You have this great sailing spot. But lately, it has become overrun with personal water craft (PWCs). They’re noisy, numerous, and run into things. Unless you want to risk damage to you or your boat, you may decide to turn around and go home. May we suggest a more active approach?

In our quest for the best way to deal with PWCs, we decided that the best defense is a good offense. In our case, the best offense is close range advanced tactical weaponry.

Although there is a multitude of weapons systems available, our extensive research and testing revealed that the AIM-9 Sidewinder heat seeking air-to-air missile was the best tool for the job. First fired in 1953, and designed primarily for fleet air defense, this missile was used extensively in the Southeast Asian conflict. The weapon has been improved steady over the years, with the AIM-9M being the latest model, which costs approximately $58,000 a pop. Earlier models such as the AIM-9L or AIM-9P may be available for your boat, but you are going to loose some features such as reduced smoke and enhanced resistance to both electronic and infrared countermeasures.

We mounted our AIM-9M on a 1981 Hobie 16, through the use of custom made mount points on the tramp siderails. The missile is approximately 9 1/2 feet long, so care should be taken to avoid mounting it too far aft, as it will inhibit rudder movement. The fins span over 2 feet, so it is highly recommended that the boat be trailered with the missiles off (although there are those will argue this). The missile weighs 190 lbs., and for light crews can be a significant improvement on the windward side in heavy air. Since the average PWC does not emit a thermal signature remotely close to that of a MIG-29, the heat seeking properties of the missile had to be "tweaked" to a high degree of sensitivity. This introduced some problems in our testing, as you will see.

Test #1

We tested our weapon at an undisclosed area along the Southern California coast. The area was heavily "infested" with PWCs, and was a perfect proving ground.

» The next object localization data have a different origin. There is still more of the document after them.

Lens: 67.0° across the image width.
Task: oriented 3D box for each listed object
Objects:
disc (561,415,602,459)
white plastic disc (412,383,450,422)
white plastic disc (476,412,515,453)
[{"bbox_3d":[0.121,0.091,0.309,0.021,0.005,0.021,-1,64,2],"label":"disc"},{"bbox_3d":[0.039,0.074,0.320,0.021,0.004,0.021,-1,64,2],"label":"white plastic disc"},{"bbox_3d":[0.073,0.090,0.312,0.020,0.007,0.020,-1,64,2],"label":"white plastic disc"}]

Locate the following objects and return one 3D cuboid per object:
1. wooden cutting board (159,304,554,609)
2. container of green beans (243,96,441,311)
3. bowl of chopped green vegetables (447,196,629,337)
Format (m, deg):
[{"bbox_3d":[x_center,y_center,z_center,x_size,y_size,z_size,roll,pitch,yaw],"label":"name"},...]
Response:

As soon as we set sail, a PWC immediately crossed our bow.

The targeting system immediately acquired the target and the missile was launched. The tracking capability of the weapon was impressive.

A confirmed kill.

As we passed the explosion, we assessed the effectiveness of the weapon, which was nothing short of amazing. The PWC had been reduced to some flaming wreckage at the intercept site, which was surrounded by a 500 yard "debri field" being rained upon by burning bits and pieces.

Test #2

Our second test was performed with the objective of assessing the long range capabilities of the weapon. The "Crispy Critter", skippered by Frank "Nine Fingers" Pineau, was stationed in the targeting zone as an observer craft.

With a PWC sighted off of our port bow, and Frank to starboard, we acquired the PWC and fired. For reasons not entirely known, Frank decides to light up a cigar.

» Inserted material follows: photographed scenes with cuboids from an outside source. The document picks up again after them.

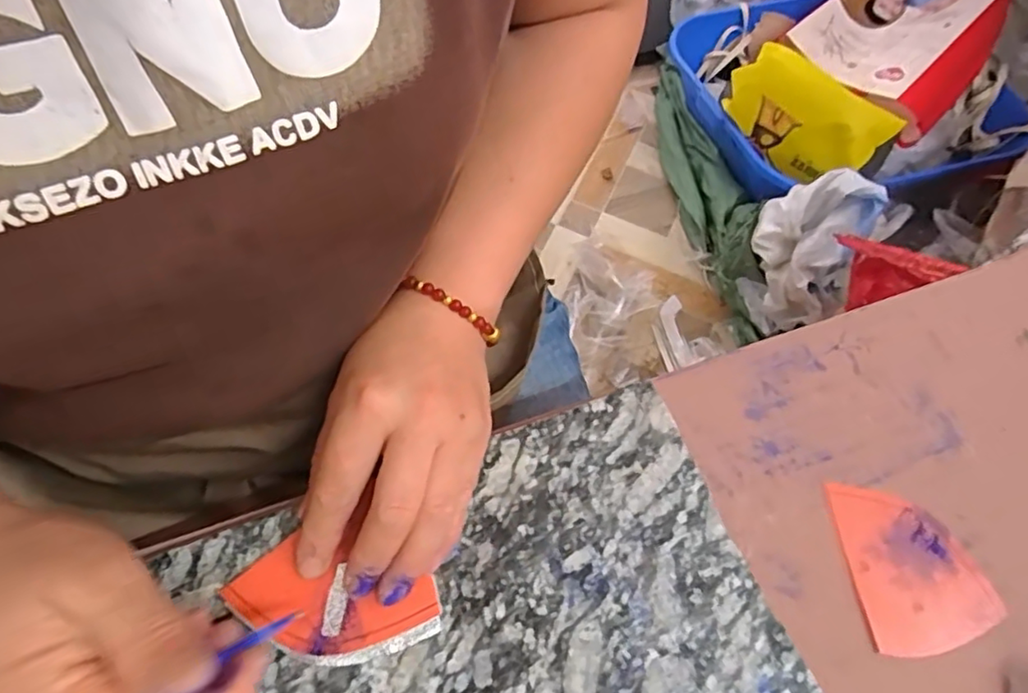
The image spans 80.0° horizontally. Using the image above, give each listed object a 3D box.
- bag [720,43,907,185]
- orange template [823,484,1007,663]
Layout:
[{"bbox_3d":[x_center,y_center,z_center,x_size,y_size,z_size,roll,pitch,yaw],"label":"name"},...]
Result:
[{"bbox_3d":[0.465,-0.368,1.003,0.083,0.133,0.249,-40,72,-19],"label":"bag"},{"bbox_3d":[0.195,0.106,0.300,0.063,0.004,0.078,-7,64,-5],"label":"orange template"}]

At this point it was apparent that the tweaking of the missile's heat seeking sensitivity was to be our downfall. Frank starts shouting and waving his arms madly, the whole time holding the lit cigar in his hand.

Sorry, Frank.

Other than the part where we blew up Frank's boat, our experience with the AIM-9M was overwhemlingly positive. Frank was able to jump clear just before impact, and was quickly rescued. Due to the extreme heat detection sensitivity required to target PWCs, considerable care should be excercised regarding the environment in which these weapons are used. Nearby barbeques or cigar smoking sailors can quickly interfer with targeting. Nothing ruins a nice shrimp barbeque quicker than an incoming errant missile. In our case, we blew up a Hobie 16, scorched a perfectly good Hobie baseball cap, and hopelessly "soiled" a really nice pair of burmuda shorts.

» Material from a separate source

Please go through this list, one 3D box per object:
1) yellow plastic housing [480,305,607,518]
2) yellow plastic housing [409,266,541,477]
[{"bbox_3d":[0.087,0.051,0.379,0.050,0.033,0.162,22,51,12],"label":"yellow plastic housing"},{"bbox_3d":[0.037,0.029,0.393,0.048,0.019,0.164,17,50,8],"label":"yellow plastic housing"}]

It appears that when launching a Hobie in an area infested with PWCs, the most effective configuration is 2 of the missiles. The first is used early on, and the second is retained for the "deterrent effect". We noted that upon striking the first target, the remaing PWCs
vacated the area within seconds, presumably to avoid a similar fate and/or to summon local law enforcement authorities. In our case, the authorities displayed significant anxiety, which was later tempered when they learned that the target was a PWC. One of the officers present was noted to have said, "So the guy has a couple of air-to-air missles on his boat. What do you expect us to do about it?"


On The Wire would like to stress that this article is a parody and that all photos presented are ficticious. Please do not put a missile on your boat, blow something (or yourself) up, and blame us for giving you the idea. The whole things a joke. Really.